● **What needs to be done**
Wherever pictures appear in the listing below, leave them out, and copy exactly, and only, everything from the line with "Trains' (RMTs). |" down to the line with "Karahan E, Er".

▬▬▬▬▬▬

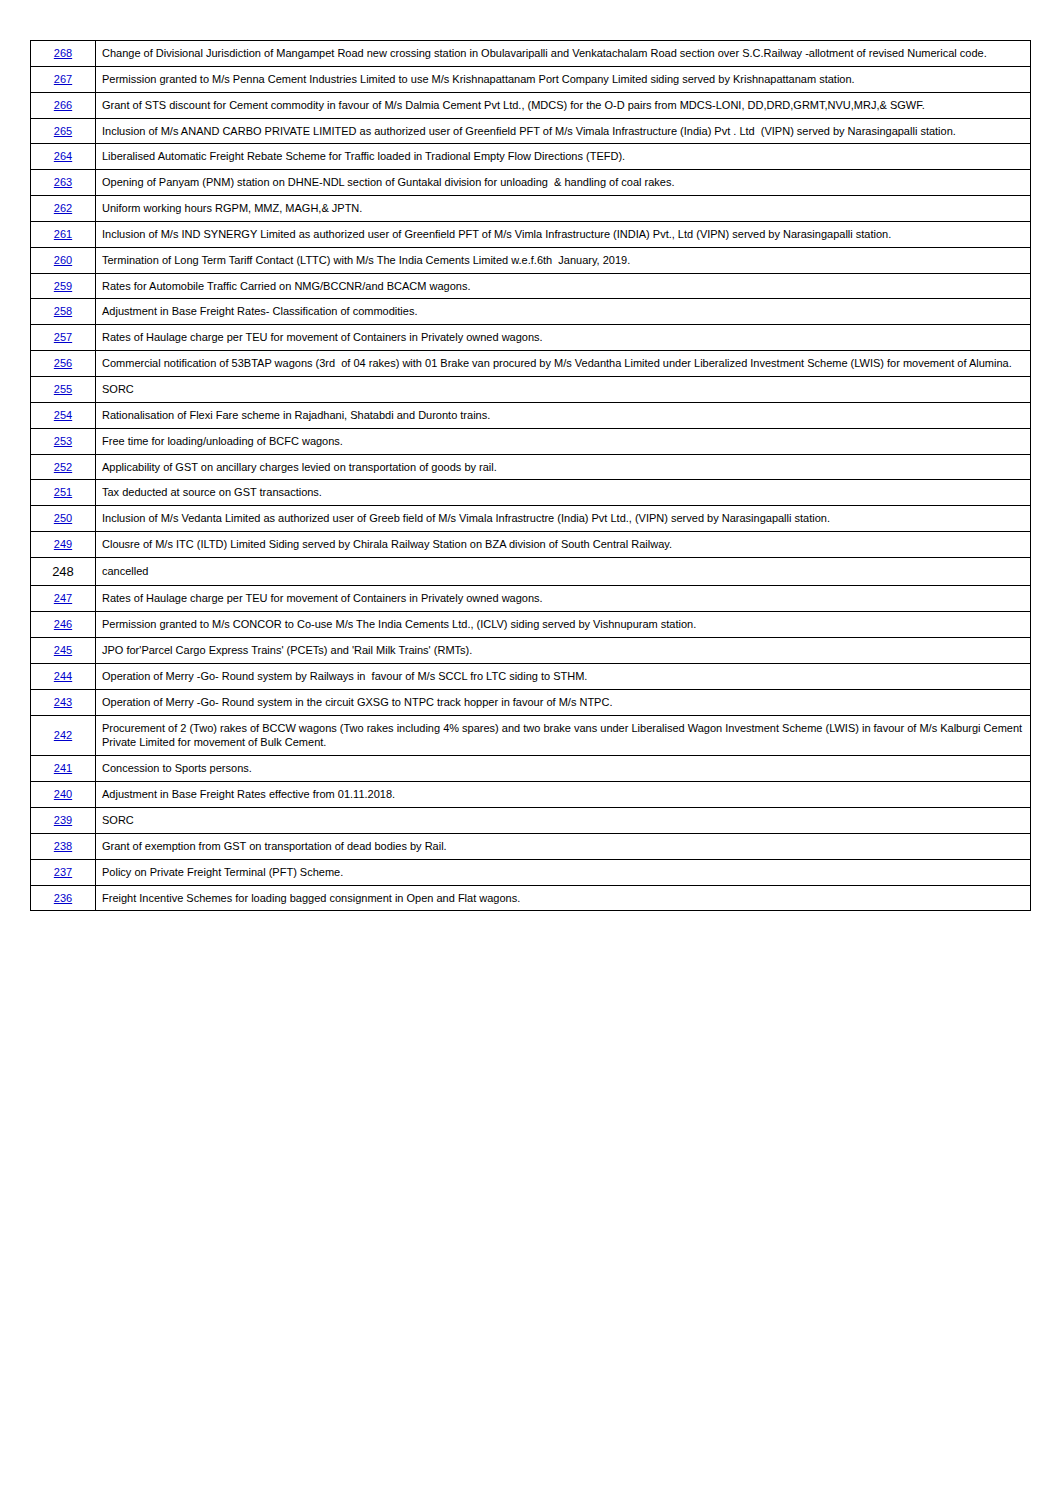| 268 | Change of Divisional Jurisdiction of Mangampet Road new crossing station in Obulavaripalli and Venkatachalam Road section over S.C.Railway -allotment of revised Numerical code. |
| 267 | Permission granted to M/s Penna Cement Industries Limited to use M/s Krishnapattanam Port Company Limited siding served by Krishnapattanam station. |
| 266 | Grant of STS discount for Cement commodity in favour of M/s Dalmia Cement Pvt Ltd., (MDCS) for the O-D pairs from MDCS-LONI, DD,DRD,GRMT,NVU,MRJ,& SGWF. |
| 265 | Inclusion of M/s ANAND CARBO PRIVATE LIMITED as authorized user of Greenfield PFT of M/s Vimala Infrastructure (India) Pvt . Ltd (VIPN) served by Narasingapalli station. |
| 264 | Liberalised Automatic Freight Rebate Scheme for Traffic loaded in Tradional Empty Flow Directions (TEFD). |
| 263 | Opening of Panyam (PNM) station on DHNE-NDL section of Guntakal division for unloading & handling of coal rakes. |
| 262 | Uniform working hours RGPM, MMZ, MAGH,& JPTN. |
| 261 | Inclusion of M/s IND SYNERGY Limited as authorized user of Greenfield PFT of M/s Vimla Infrastructure (INDIA) Pvt., Ltd (VIPN) served by Narasingapalli station. |
| 260 | Termination of Long Term Tariff Contact (LTTC) with M/s The India Cements Limited w.e.f.6th January, 2019. |
| 259 | Rates for Automobile Traffic Carried on NMG/BCCNR/and BCACM wagons. |
| 258 | Adjustment in Base Freight Rates- Classification of commodities. |
| 257 | Rates of Haulage charge per TEU for movement of Containers in Privately owned wagons. |
| 256 | Commercial notification of 53BTAP wagons (3rd of 04 rakes) with 01 Brake van procured by M/s Vedantha Limited under Liberalized Investment Scheme (LWIS) for movement of Alumina. |
| 255 | SORC |
| 254 | Rationalisation of Flexi Fare scheme in Rajadhani, Shatabdi and Duronto trains. |
| 253 | Free time for loading/unloading of BCFC wagons. |
| 252 | Applicability of GST on ancillary charges levied on transportation of goods by rail. |
| 251 | Tax deducted at source on GST transactions. |
| 250 | Inclusion of M/s Vedanta Limited as authorized user of Greeb field of M/s Vimala Infrastructre (India) Pvt Ltd., (VIPN) served by Narasingapalli station. |
| 249 | Clousre of M/s ITC (ILTD) Limited Siding served by Chirala Railway Station on BZA division of South Central Railway. |
| 248 | cancelled |
| 247 | Rates of Haulage charge per TEU for movement of Containers in Privately owned wagons. |
| 246 | Permission granted to M/s CONCOR to Co-use M/s The India Cements Ltd., (ICLV) siding served by Vishnupuram station. |
| 245 | JPO for'Parcel Cargo Express Trains' (PCETs) and 'Rail Milk Trains' (RMTs). |
| 244 | Operation of Merry -Go- Round system by Railways in favour of M/s SCCL fro LTC siding to STHM. |
| 243 | Operation of Merry -Go- Round system in the circuit GXSG to NTPC track hopper in favour of M/s NTPC. |
| 242 | Procurement of 2 (Two) rakes of BCCW wagons (Two rakes including 4% spares) and two brake vans under Liberalised Wagon Investment Scheme (LWIS) in favour of M/s Kalburgi Cement Private Limited for movement of Bulk Cement. |
| 241 | Concession to Sports persons. |
| 240 | Adjustment in Base Freight Rates effective from 01.11.2018. |
| 239 | SORC |
| 238 | Grant of exemption from GST on transportation of dead bodies by Rail. |
| 237 | Policy on Private Freight Terminal (PFT) Scheme. |
| 236 | Freight Incentive Schemes for loading bagged consignment in Open and Flat wagons. |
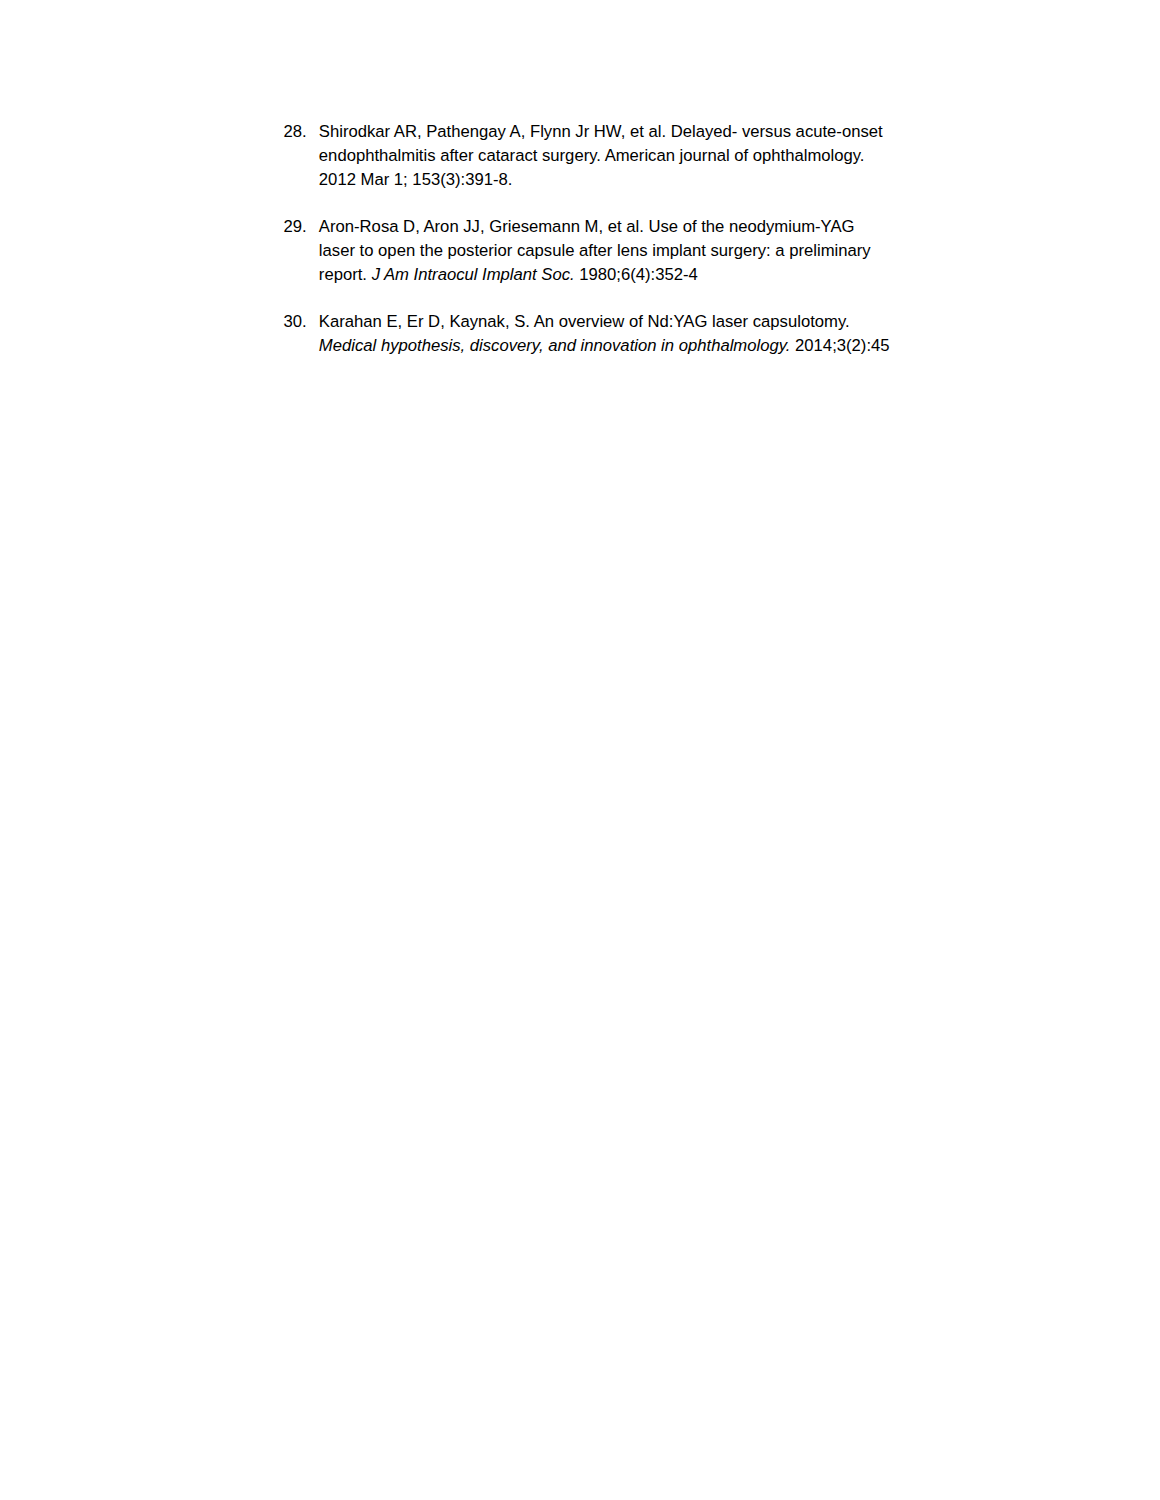Shirodkar AR, Pathengay A, Flynn Jr HW, et al. Delayed- versus acute-onset endophthalmitis after cataract surgery. American journal of ophthalmology. 2012 Mar 1; 153(3):391-8.
Aron-Rosa D, Aron JJ, Griesemann M, et al. Use of the neodymium-YAG laser to open the posterior capsule after lens implant surgery: a preliminary report. J Am Intraocul Implant Soc. 1980;6(4):352-4
Karahan E, Er D, Kaynak, S. An overview of Nd:YAG laser capsulotomy. Medical hypothesis, discovery, and innovation in ophthalmology. 2014;3(2):45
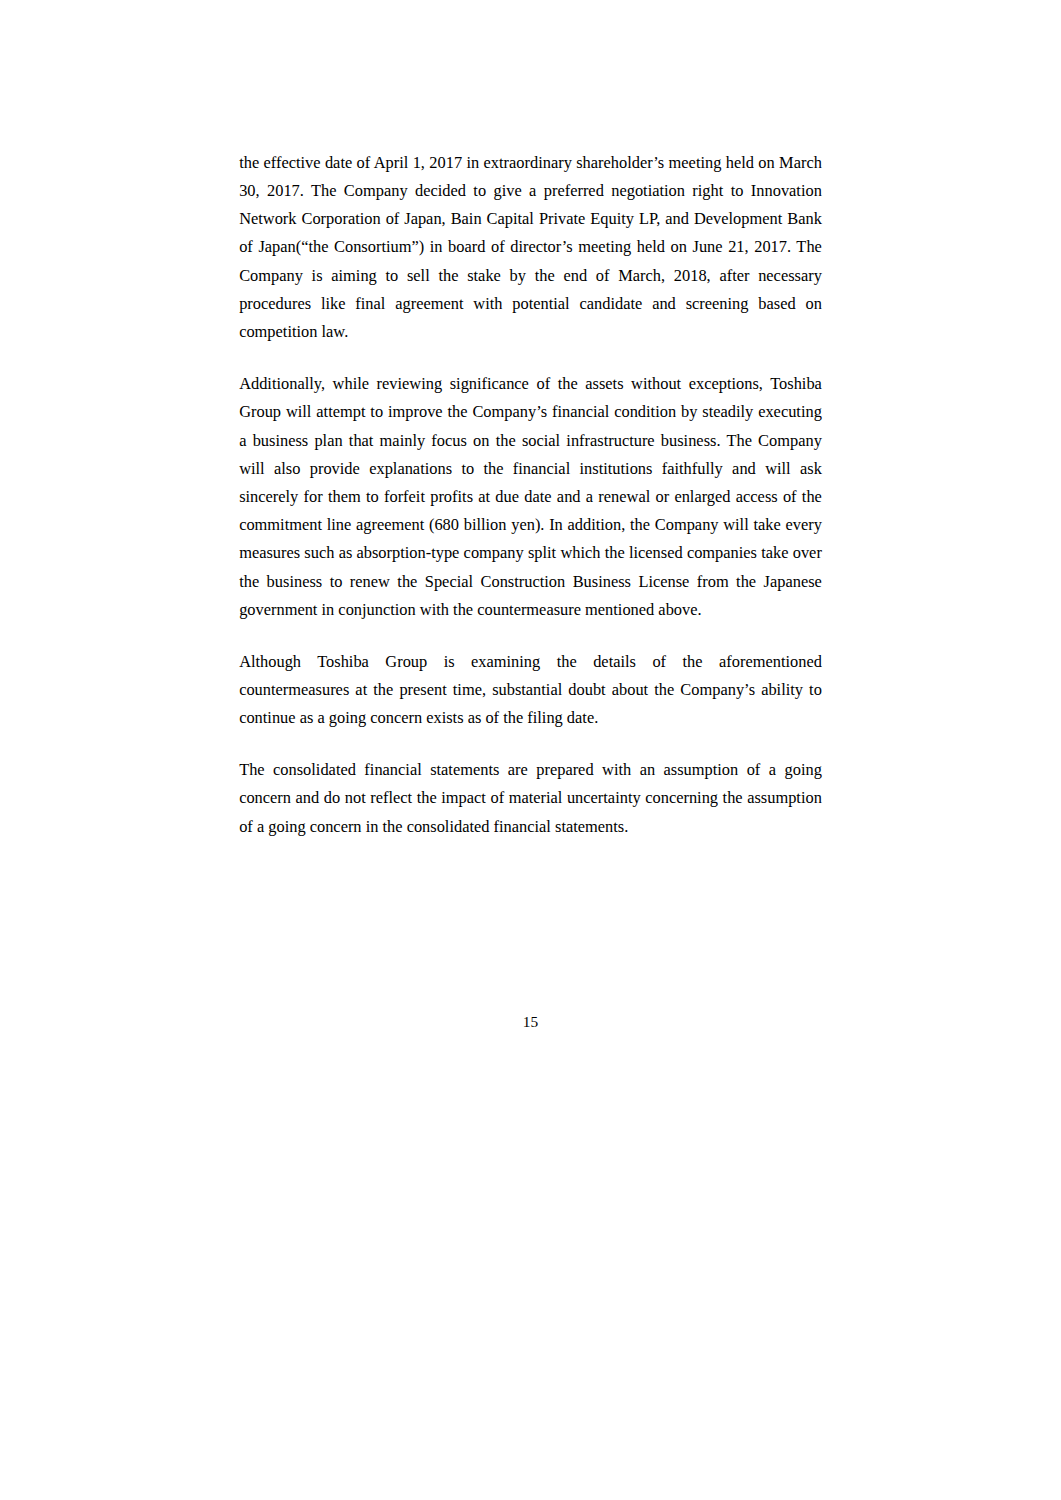the effective date of April 1, 2017 in extraordinary shareholder’s meeting held on March 30, 2017. The Company decided to give a preferred negotiation right to Innovation Network Corporation of Japan, Bain Capital Private Equity LP, and Development Bank of Japan(“the Consortium”) in board of director’s meeting held on June 21, 2017. The Company is aiming to sell the stake by the end of March, 2018, after necessary procedures like final agreement with potential candidate and screening based on competition law.
Additionally, while reviewing significance of the assets without exceptions, Toshiba Group will attempt to improve the Company’s financial condition by steadily executing a business plan that mainly focus on the social infrastructure business. The Company will also provide explanations to the financial institutions faithfully and will ask sincerely for them to forfeit profits at due date and a renewal or enlarged access of the commitment line agreement (680 billion yen). In addition, the Company will take every measures such as absorption-type company split which the licensed companies take over the business to renew the Special Construction Business License from the Japanese government in conjunction with the countermeasure mentioned above.
Although Toshiba Group is examining the details of the aforementioned countermeasures at the present time, substantial doubt about the Company’s ability to continue as a going concern exists as of the filing date.
The consolidated financial statements are prepared with an assumption of a going concern and do not reflect the impact of material uncertainty concerning the assumption of a going concern in the consolidated financial statements.
15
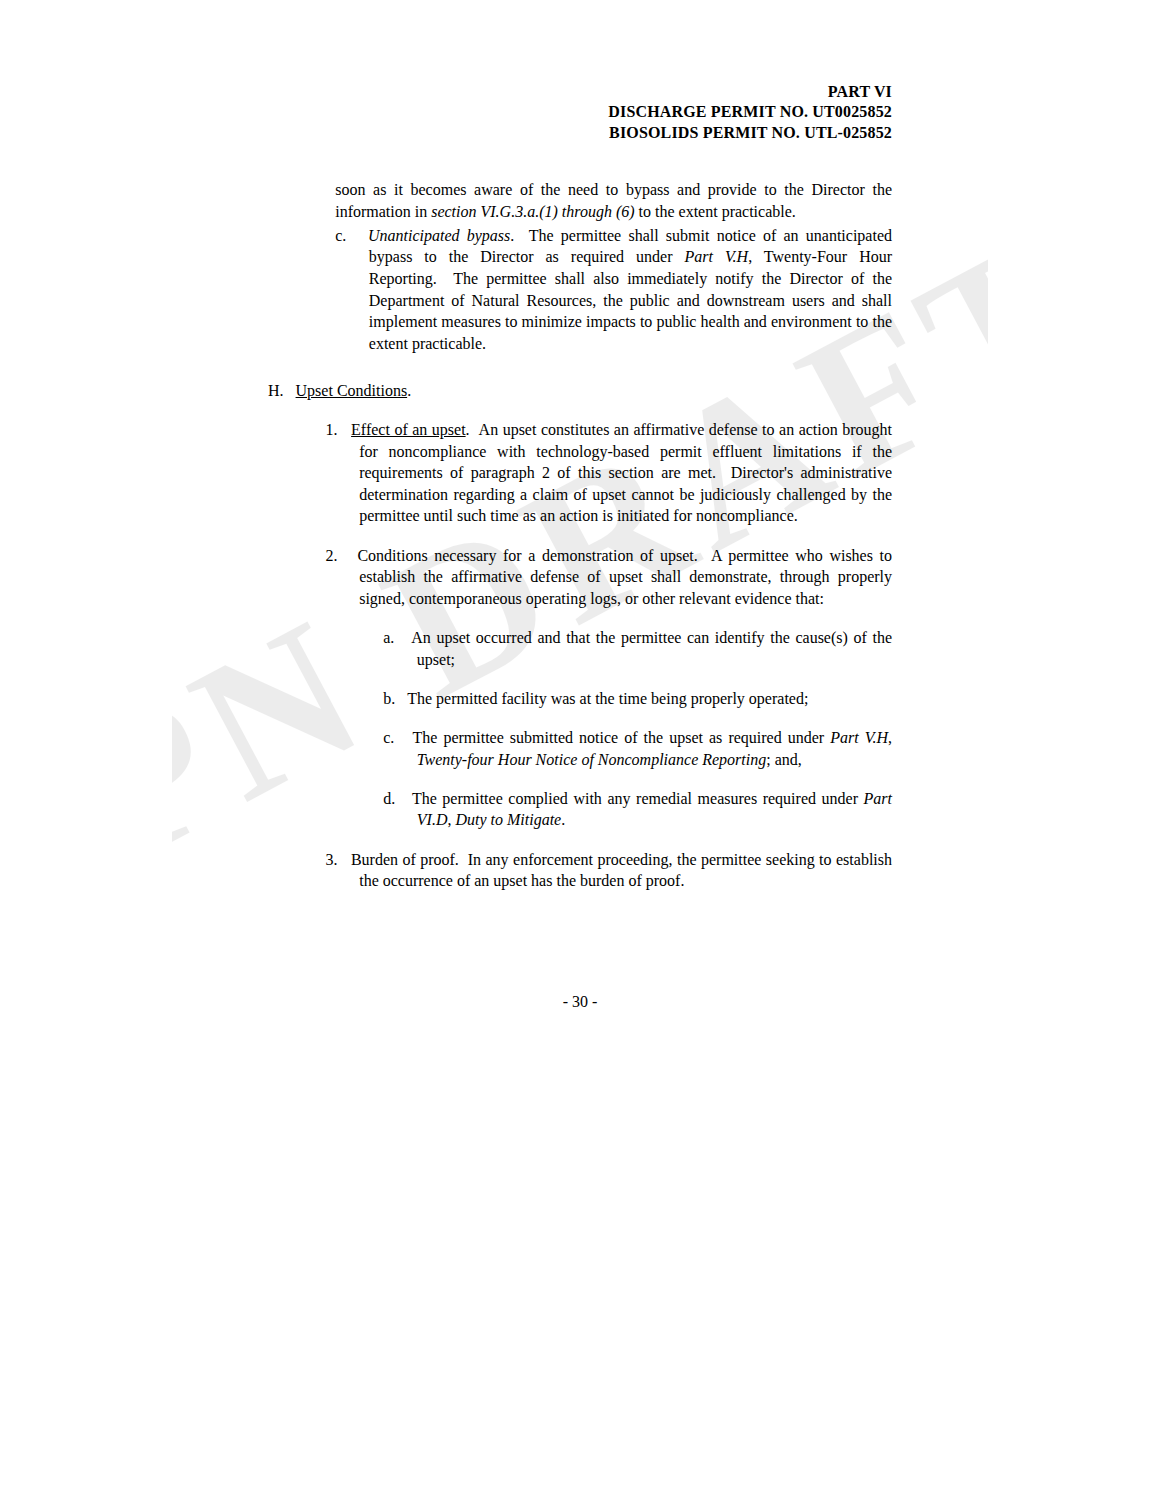PN DRAFT
PART VI
DISCHARGE PERMIT NO. UT0025852
BIOSOLIDS PERMIT NO. UTL-025852
soon as it becomes aware of the need to bypass and provide to the Director the information in section VI.G.3.a.(1) through (6) to the extent practicable.
c. Unanticipated bypass. The permittee shall submit notice of an unanticipated bypass to the Director as required under Part V.H, Twenty-Four Hour Reporting. The permittee shall also immediately notify the Director of the Department of Natural Resources, the public and downstream users and shall implement measures to minimize impacts to public health and environment to the extent practicable.
H. Upset Conditions.
1. Effect of an upset. An upset constitutes an affirmative defense to an action brought for noncompliance with technology-based permit effluent limitations if the requirements of paragraph 2 of this section are met. Director's administrative determination regarding a claim of upset cannot be judiciously challenged by the permittee until such time as an action is initiated for noncompliance.
2. Conditions necessary for a demonstration of upset. A permittee who wishes to establish the affirmative defense of upset shall demonstrate, through properly signed, contemporaneous operating logs, or other relevant evidence that:
a. An upset occurred and that the permittee can identify the cause(s) of the upset;
b. The permitted facility was at the time being properly operated;
c. The permittee submitted notice of the upset as required under Part V.H, Twenty-four Hour Notice of Noncompliance Reporting; and,
d. The permittee complied with any remedial measures required under Part VI.D, Duty to Mitigate.
3. Burden of proof. In any enforcement proceeding, the permittee seeking to establish the occurrence of an upset has the burden of proof.
- 30 -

▬▬▬▬▬▬

● **Reply**
| 245 | JPO for'Parcel Cargo Express Trains' (PCETs) and 'Rail Milk Trains' (RMTs). |
| 244 | Operation of Merry -Go- Round system by Railways in favour of M/s SCCL fro LTC siding to STHM. |
| 243 | Operation of Merry -Go- Round system in the circuit GXSG to NTPC track hopper in favour of M/s NTPC. |
| 242 | Procurement of 2 (Two) rakes of BCCW wagons (Two rakes including 4% spares) and two brake vans under Liberalised Wagon Investment Scheme (LWIS) in favour of M/s Kalburgi Cement Private Limited for movement of Bulk Cement. |
| 241 | Concession to Sports persons. |
| 240 | Adjustment in Base Freight Rates effective from 01.11.2018. |
| 239 | SORC |
| 238 | Grant of exemption from GST on transportation of dead bodies by Rail. |
| 237 | Policy on Private Freight Terminal (PFT) Scheme. |
| 236 | Freight Incentive Schemes for loading bagged consignment in Open and Flat wagons. |
Shirodkar AR, Pathengay A, Flynn Jr HW, et al. Delayed- versus acute-onset endophthalmitis after cataract surgery. American journal of ophthalmology. 2012 Mar 1; 153(3):391-8.
Aron-Rosa D, Aron JJ, Griesemann M, et al. Use of the neodymium-YAG laser to open the posterior capsule after lens implant surgery: a preliminary report. J Am Intraocul Implant Soc. 1980;6(4):352-4
Karahan E, Er D, Kaynak, S. An overview of Nd:YAG laser capsulotomy. Medical hypothesis, discovery, and innovation in ophthalmology. 2014;3(2):45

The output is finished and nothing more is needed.